======== Provided records

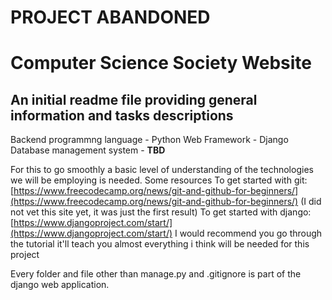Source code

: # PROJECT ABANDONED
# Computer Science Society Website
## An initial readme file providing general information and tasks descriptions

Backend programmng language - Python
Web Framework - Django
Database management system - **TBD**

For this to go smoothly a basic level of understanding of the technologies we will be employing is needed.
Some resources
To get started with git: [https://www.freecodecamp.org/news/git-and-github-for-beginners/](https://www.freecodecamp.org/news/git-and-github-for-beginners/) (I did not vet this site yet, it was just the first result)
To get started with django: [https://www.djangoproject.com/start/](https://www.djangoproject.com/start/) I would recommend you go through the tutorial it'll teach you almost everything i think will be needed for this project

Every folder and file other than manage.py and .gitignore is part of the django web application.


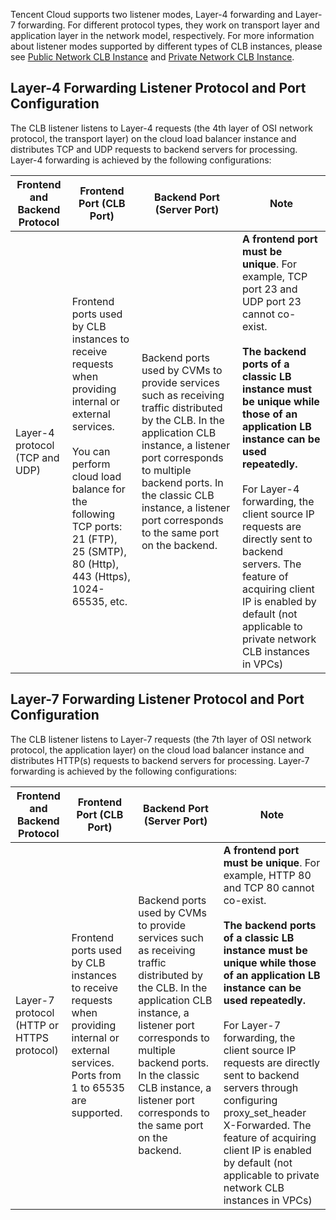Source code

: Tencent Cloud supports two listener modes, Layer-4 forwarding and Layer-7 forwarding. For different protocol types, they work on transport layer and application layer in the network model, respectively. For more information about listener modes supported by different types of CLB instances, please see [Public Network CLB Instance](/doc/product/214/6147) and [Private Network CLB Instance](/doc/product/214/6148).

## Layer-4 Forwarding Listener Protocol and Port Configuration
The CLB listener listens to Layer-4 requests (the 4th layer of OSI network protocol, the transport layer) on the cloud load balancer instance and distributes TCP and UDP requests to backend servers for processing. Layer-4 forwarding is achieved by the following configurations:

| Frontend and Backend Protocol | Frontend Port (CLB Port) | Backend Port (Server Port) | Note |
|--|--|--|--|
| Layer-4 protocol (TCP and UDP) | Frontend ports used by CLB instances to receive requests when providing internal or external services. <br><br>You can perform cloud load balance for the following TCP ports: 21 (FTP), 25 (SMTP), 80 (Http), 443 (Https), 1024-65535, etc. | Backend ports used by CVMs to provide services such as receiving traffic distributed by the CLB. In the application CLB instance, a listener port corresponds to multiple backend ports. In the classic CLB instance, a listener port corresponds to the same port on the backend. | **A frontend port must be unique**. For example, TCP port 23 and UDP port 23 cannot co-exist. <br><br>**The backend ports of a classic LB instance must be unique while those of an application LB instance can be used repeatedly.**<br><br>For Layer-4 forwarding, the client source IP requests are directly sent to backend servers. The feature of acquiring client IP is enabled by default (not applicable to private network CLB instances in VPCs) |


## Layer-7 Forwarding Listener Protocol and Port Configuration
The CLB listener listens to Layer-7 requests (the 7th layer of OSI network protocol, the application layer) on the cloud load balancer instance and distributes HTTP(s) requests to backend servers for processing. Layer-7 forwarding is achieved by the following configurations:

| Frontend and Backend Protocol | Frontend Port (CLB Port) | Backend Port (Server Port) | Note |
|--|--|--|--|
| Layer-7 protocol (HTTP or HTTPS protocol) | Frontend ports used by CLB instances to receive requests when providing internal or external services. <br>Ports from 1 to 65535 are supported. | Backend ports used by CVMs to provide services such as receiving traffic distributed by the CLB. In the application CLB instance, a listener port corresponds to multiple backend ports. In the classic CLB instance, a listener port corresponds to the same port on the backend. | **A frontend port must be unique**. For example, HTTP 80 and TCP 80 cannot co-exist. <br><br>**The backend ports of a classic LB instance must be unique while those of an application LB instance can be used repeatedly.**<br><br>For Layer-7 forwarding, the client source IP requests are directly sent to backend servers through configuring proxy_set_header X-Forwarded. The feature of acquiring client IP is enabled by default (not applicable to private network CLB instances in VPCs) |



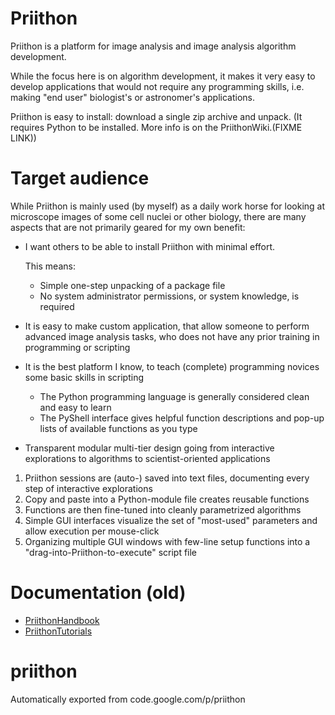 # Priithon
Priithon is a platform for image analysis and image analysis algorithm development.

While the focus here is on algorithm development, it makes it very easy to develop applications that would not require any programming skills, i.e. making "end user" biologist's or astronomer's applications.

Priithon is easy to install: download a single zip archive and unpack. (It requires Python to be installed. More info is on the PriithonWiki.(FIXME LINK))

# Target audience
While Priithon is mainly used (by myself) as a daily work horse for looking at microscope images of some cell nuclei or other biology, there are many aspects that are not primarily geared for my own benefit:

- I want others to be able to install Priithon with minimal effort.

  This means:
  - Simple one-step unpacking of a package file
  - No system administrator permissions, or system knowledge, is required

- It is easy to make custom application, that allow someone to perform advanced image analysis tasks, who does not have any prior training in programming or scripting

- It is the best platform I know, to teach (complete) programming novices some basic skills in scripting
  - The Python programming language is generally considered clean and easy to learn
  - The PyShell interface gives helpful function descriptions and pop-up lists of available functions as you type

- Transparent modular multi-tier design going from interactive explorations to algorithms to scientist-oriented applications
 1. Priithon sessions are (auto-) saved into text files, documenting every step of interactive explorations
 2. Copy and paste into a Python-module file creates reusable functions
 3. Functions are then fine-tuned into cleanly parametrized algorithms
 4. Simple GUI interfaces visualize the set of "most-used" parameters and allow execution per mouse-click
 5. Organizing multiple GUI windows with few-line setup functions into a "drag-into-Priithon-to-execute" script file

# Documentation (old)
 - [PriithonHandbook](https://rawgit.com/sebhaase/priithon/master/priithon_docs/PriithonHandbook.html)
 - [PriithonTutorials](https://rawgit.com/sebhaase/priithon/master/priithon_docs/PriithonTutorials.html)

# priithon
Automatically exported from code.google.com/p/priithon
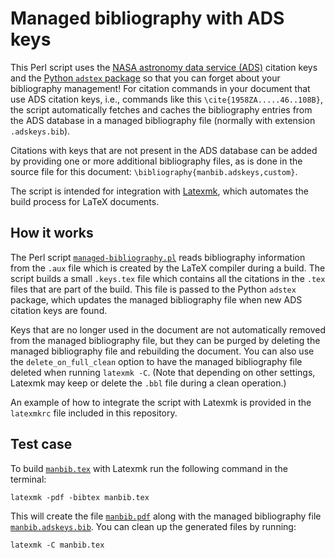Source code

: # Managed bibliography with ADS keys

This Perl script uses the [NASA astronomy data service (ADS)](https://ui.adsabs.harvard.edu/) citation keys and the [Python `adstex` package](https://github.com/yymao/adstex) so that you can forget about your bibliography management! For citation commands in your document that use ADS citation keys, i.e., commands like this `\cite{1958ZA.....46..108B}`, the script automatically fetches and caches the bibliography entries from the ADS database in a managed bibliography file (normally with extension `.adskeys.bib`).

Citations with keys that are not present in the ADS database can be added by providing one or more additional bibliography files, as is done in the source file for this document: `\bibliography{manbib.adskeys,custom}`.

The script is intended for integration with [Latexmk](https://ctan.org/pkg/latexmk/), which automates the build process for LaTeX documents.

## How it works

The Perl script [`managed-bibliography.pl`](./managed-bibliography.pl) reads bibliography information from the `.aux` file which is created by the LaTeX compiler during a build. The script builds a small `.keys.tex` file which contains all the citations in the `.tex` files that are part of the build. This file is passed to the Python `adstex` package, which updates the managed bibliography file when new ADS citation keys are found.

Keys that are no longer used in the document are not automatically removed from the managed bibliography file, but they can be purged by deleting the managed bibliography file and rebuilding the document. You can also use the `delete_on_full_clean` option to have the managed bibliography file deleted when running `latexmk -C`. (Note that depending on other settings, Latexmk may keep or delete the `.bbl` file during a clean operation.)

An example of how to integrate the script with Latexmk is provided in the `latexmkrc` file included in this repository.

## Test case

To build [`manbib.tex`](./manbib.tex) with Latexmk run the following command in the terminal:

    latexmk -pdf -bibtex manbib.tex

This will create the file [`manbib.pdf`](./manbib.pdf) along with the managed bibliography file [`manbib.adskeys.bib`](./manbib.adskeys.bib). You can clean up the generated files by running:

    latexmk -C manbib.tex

================

Exercise directions -
Print the entries above exactly, leaving pictures out.

Response to the task -
Source code

: # PROJECT ABANDONED
# Computer Science Society Website
## An initial readme file providing general information and tasks descriptions

Backend programmng language - Python
Web Framework - Django
Database management system - **TBD**

For this to go smoothly a basic level of understanding of the technologies we will be employing is needed.
Some resources
To get started with git: [https://www.freecodecamp.org/news/git-and-github-for-beginners/](https://www.freecodecamp.org/news/git-and-github-for-beginners/) (I did not vet this site yet, it was just the first result)
To get started with django: [https://www.djangoproject.com/start/](https://www.djangoproject.com/start/) I would recommend you go through the tutorial it'll teach you almost everything i think will be needed for this project

Every folder and file other than manage.py and .gitignore is part of the django web application.


Source code

: Tencent Cloud supports two listener modes, Layer-4 forwarding and Layer-7 forwarding. For different protocol types, they work on transport layer and application layer in the network model, respectively. For more information about listener modes supported by different types of CLB instances, please see [Public Network CLB Instance](/doc/product/214/6147) and [Private Network CLB Instance](/doc/product/214/6148).

## Layer-4 Forwarding Listener Protocol and Port Configuration
The CLB listener listens to Layer-4 requests (the 4th layer of OSI network protocol, the transport layer) on the cloud load balancer instance and distributes TCP and UDP requests to backend servers for processing. Layer-4 forwarding is achieved by the following configurations:

| Frontend and Backend Protocol | Frontend Port (CLB Port) | Backend Port (Server Port) | Note |
|--|--|--|--|
| Layer-4 protocol (TCP and UDP) | Frontend ports used by CLB instances to receive requests when providing internal or external services. <br><br>You can perform cloud load balance for the following TCP ports: 21 (FTP), 25 (SMTP), 80 (Http), 443 (Https), 1024-65535, etc. | Backend ports used by CVMs to provide services such as receiving traffic distributed by the CLB. In the application CLB instance, a listener port corresponds to multiple backend ports. In the classic CLB instance, a listener port corresponds to the same port on the backend. | **A frontend port must be unique**. For example, TCP port 23 and UDP port 23 cannot co-exist. <br><br>**The backend ports of a classic LB instance must be unique while those of an application LB instance can be used repeatedly.**<br><br>For Layer-4 forwarding, the client source IP requests are directly sent to backend servers. The feature of acquiring client IP is enabled by default (not applicable to private network CLB instances in VPCs) |


## Layer-7 Forwarding Listener Protocol and Port Configuration
The CLB listener listens to Layer-7 requests (the 7th layer of OSI network protocol, the application layer) on the cloud load balancer instance and distributes HTTP(s) requests to backend servers for processing. Layer-7 forwarding is achieved by the following configurations:

| Frontend and Backend Protocol | Frontend Port (CLB Port) | Backend Port (Server Port) | Note |
|--|--|--|--|
| Layer-7 protocol (HTTP or HTTPS protocol) | Frontend ports used by CLB instances to receive requests when providing internal or external services. <br>Ports from 1 to 65535 are supported. | Backend ports used by CVMs to provide services such as receiving traffic distributed by the CLB. In the application CLB instance, a listener port corresponds to multiple backend ports. In the classic CLB instance, a listener port corresponds to the same port on the backend. | **A frontend port must be unique**. For example, HTTP 80 and TCP 80 cannot co-exist. <br><br>**The backend ports of a classic LB instance must be unique while those of an application LB instance can be used repeatedly.**<br><br>For Layer-7 forwarding, the client source IP requests are directly sent to backend servers through configuring proxy_set_header X-Forwarded. The feature of acquiring client IP is enabled by default (not applicable to private network CLB instances in VPCs) |



 # Priithon
Priithon is a platform for image analysis and image analysis algorithm development.

While the focus here is on algorithm development, it makes it very easy to develop applications that would not require any programming skills, i.e. making "end user" biologist's or astronomer's applications.

Priithon is easy to install: download a single zip archive and unpack. (It requires Python to be installed. More info is on the PriithonWiki.(FIXME LINK))

# Target audience
While Priithon is mainly used (by myself) as a daily work horse for looking at microscope images of some cell nuclei or other biology, there are many aspects that are not primarily geared for my own benefit:

- I want others to be able to install Priithon with minimal effort.

  This means:
  - Simple one-step unpacking of a package file
  - No system administrator permissions, or system knowledge, is required

- It is easy to make custom application, that allow someone to perform advanced image analysis tasks, who does not have any prior training in programming or scripting

- It is the best platform I know, to teach (complete) programming novices some basic skills in scripting
  - The Python programming language is generally considered clean and easy to learn
  - The PyShell interface gives helpful function descriptions and pop-up lists of available functions as you type

- Transparent modular multi-tier design going from interactive explorations to algorithms to scientist-oriented applications
 1. Priithon sessions are (auto-) saved into text files, documenting every step of interactive explorations
 2. Copy and paste into a Python-module file creates reusable functions
 3. Functions are then fine-tuned into cleanly parametrized algorithms
 4. Simple GUI interfaces visualize the set of "most-used" parameters and allow execution per mouse-click
 5. Organizing multiple GUI windows with few-line setup functions into a "drag-into-Priithon-to-execute" script file

# Documentation (old)
 - [PriithonHandbook](https://rawgit.com/sebhaase/priithon/master/priithon_docs/PriithonHandbook.html)
 - [PriithonTutorials](https://rawgit.com/sebhaase/priithon/master/priithon_docs/PriithonTutorials.html)

# priithon
Automatically exported from code.google.com/p/priithon
Source code

: # Managed bibliography with ADS keys

This Perl script uses the [NASA astronomy data service (ADS)](https://ui.adsabs.harvard.edu/) citation keys and the [Python `adstex` package](https://github.com/yymao/adstex) so that you can forget about your bibliography management! For citation commands in your document that use ADS citation keys, i.e., commands like this `\cite{1958ZA.....46..108B}`, the script automatically fetches and caches the bibliography entries from the ADS database in a managed bibliography file (normally with extension `.adskeys.bib`).

Citations with keys that are not present in the ADS database can be added by providing one or more additional bibliography files, as is done in the source file for this document: `\bibliography{manbib.adskeys,custom}`.

The script is intended for integration with [Latexmk](https://ctan.org/pkg/latexmk/), which automates the build process for LaTeX documents.

## How it works

The Perl script [`managed-bibliography.pl`](./managed-bibliography.pl) reads bibliography information from the `.aux` file which is created by the LaTeX compiler during a build. The script builds a small `.keys.tex` file which contains all the citations in the `.tex` files that are part of the build. This file is passed to the Python `adstex` package, which updates the managed bibliography file when new ADS citation keys are found.

Keys that are no longer used in the document are not automatically removed from the managed bibliography file, but they can be purged by deleting the managed bibliography file and rebuilding the document. You can also use the `delete_on_full_clean` option to have the managed bibliography file deleted when running `latexmk -C`. (Note that depending on other settings, Latexmk may keep or delete the `.bbl` file during a clean operation.)

An example of how to integrate the script with Latexmk is provided in the `latexmkrc` file included in this repository.

## Test case

To build [`manbib.tex`](./manbib.tex) with Latexmk run the following command in the terminal:

    latexmk -pdf -bibtex manbib.tex

This will create the file [`manbib.pdf`](./manbib.pdf) along with the managed bibliography file [`manbib.adskeys.bib`](./manbib.adskeys.bib). You can clean up the generated files by running:

    latexmk -C manbib.tex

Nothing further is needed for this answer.